While air quality in China has drawn attention as an international issue, indoor air pollution remains a serious health threat. In 2007, a controversial World Bank study blamed indoor air pollution for 300,000 premature deaths in China per year.

Urban cooking

Tu said that although most of the problems with coal stoves for cooking are in rural areas, a significant number remain in cities other than Beijing, where air quality rules have grown increasingly strict.

"They haven't been entirely eliminated for low-income families because coal is still very cheap to use," he said. Even some low-end restaurants in urban areas continue to cook with coal, said Tu.

Coal briquette stoves were still used for heat in poorer neighborhoods of Beijing as recently as last winter, despite subsidized electricity programs, according to the official English-language China Daily.

In April, the city announced it would "bid farewell to coal burning" with a new five-year clean air action plan, but thermal power plants are still expected to use coal.

Although the IEA projections of those without clean cooking facilities in 2030 are large, they reflect a "new policies scenario" that assumes current programs and plans will be implemented.

The scenario calls for U.S. $21 billion in investment to provide cleaner cooking fuel for 860 million people worldwide over the next two decades.

Solutions include advanced biomass cookstoves, which would cost about U.S. $50 each (318 yuan), and bottled gas stoves, costing about U.S. $60 (383 yuan) with a fuel tank, the IEA said.

China has also been a leader in using biogas replacements for cooking with 5 million installations last year, the study said.

The government has supported programs to use methane as a cooking fuel replacement for straw and wood in rural areas for several years. In western Gansu province, for example, authorities have given farmers materials to build methane gas ponds utilizing pig wastes, the official Xinhua news agency said in 2005.

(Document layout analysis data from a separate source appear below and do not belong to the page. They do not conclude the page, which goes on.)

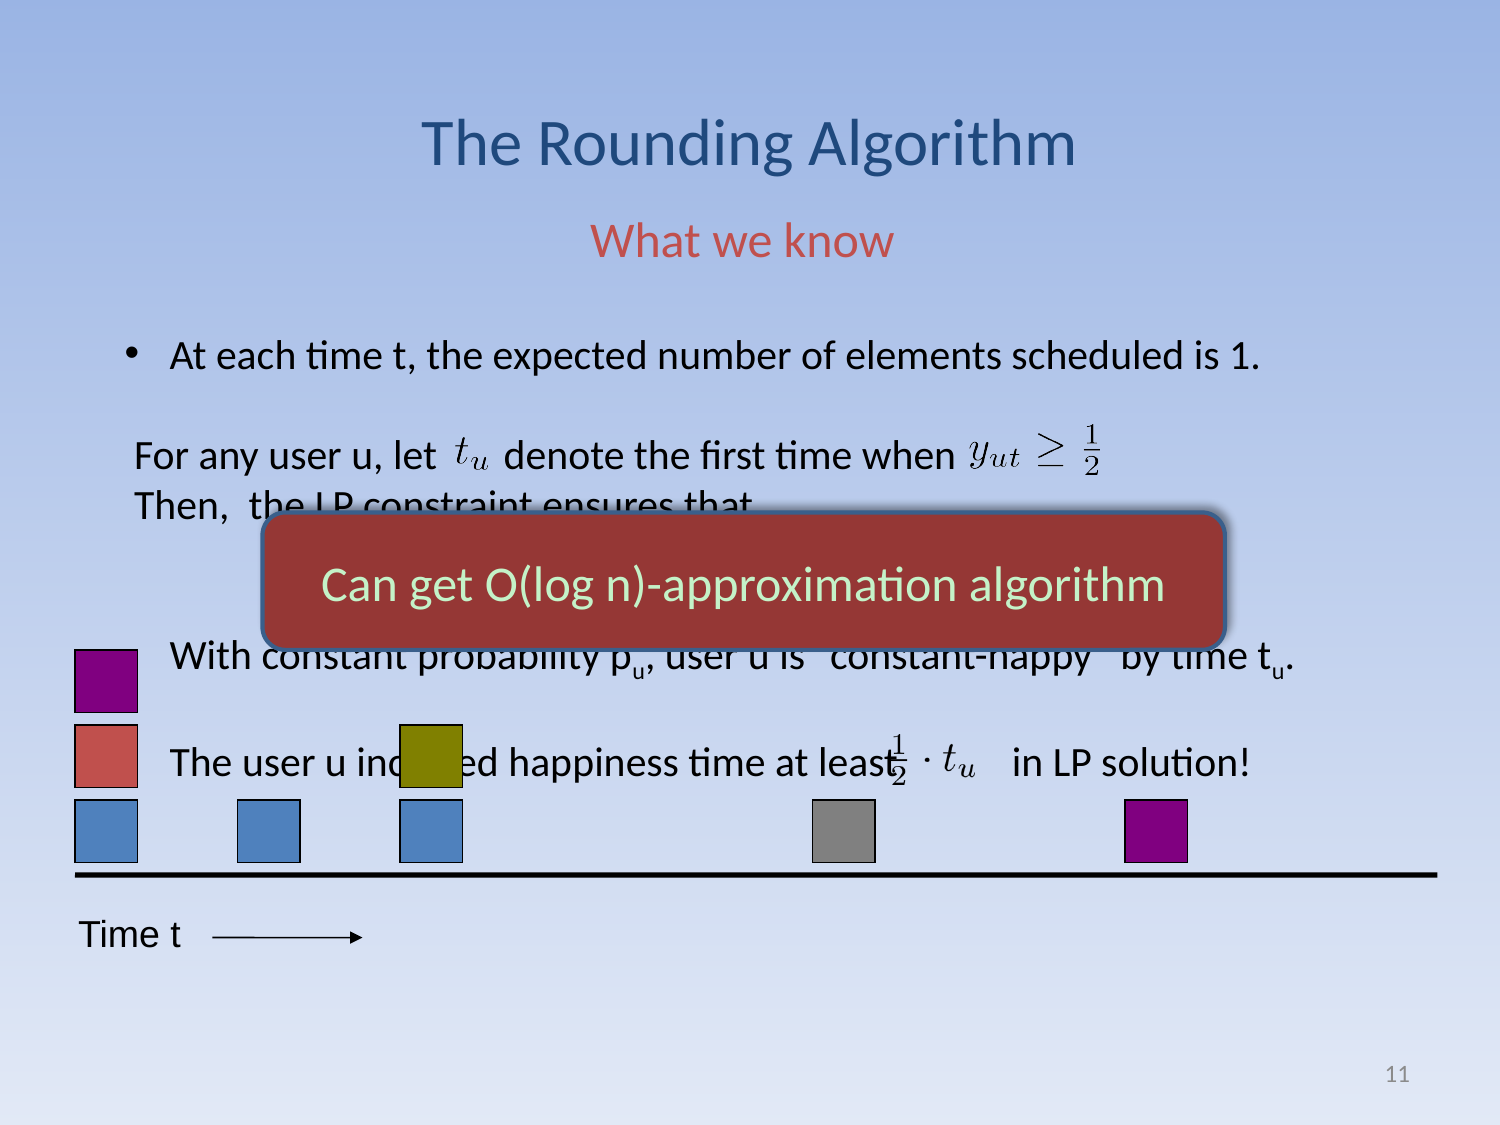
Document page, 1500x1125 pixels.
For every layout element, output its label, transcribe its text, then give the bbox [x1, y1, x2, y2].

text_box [62, 649, 1438, 963]
text_box Can get O(log n)-approximation algorithm [260, 510, 1228, 648]
slide_number 11 [1074, 1042, 1425, 1103]
text_box What we know At each time t, the expected number of elements scheduled is 1. For any user u, let denote the first time when Then, the LP constraint ensures that With constant probability pu, user u is “constant-happy” by time tu. The user u incurred happiness time at least in LP solution! [109, 200, 1375, 648]
picture [889, 734, 976, 785]
picture [969, 424, 1101, 475]
picture [455, 437, 488, 471]
picture [537, 537, 984, 598]
title The Rounding Algorithm [74, 44, 1426, 233]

More recently in August, the Ministry of Health said it had replaced over 1.5 million old fashioned open top cooking stoves under a government program during the previous 31 months. The older unvented stoves emit fluorine and arsenic from coal burning indoors.

Under the program, residents were given subsidies to buy enclosed stoves with flues to the outside, Xinhua said.

High-polluting coal remains China's main fuel source, accounting for 71 percent of total energy consumption, according to U.S. Department of Energy estimates. In the first half of the year, coal production climbed 12.7 percent to 1.77 billion tons, the China National Coal Association said.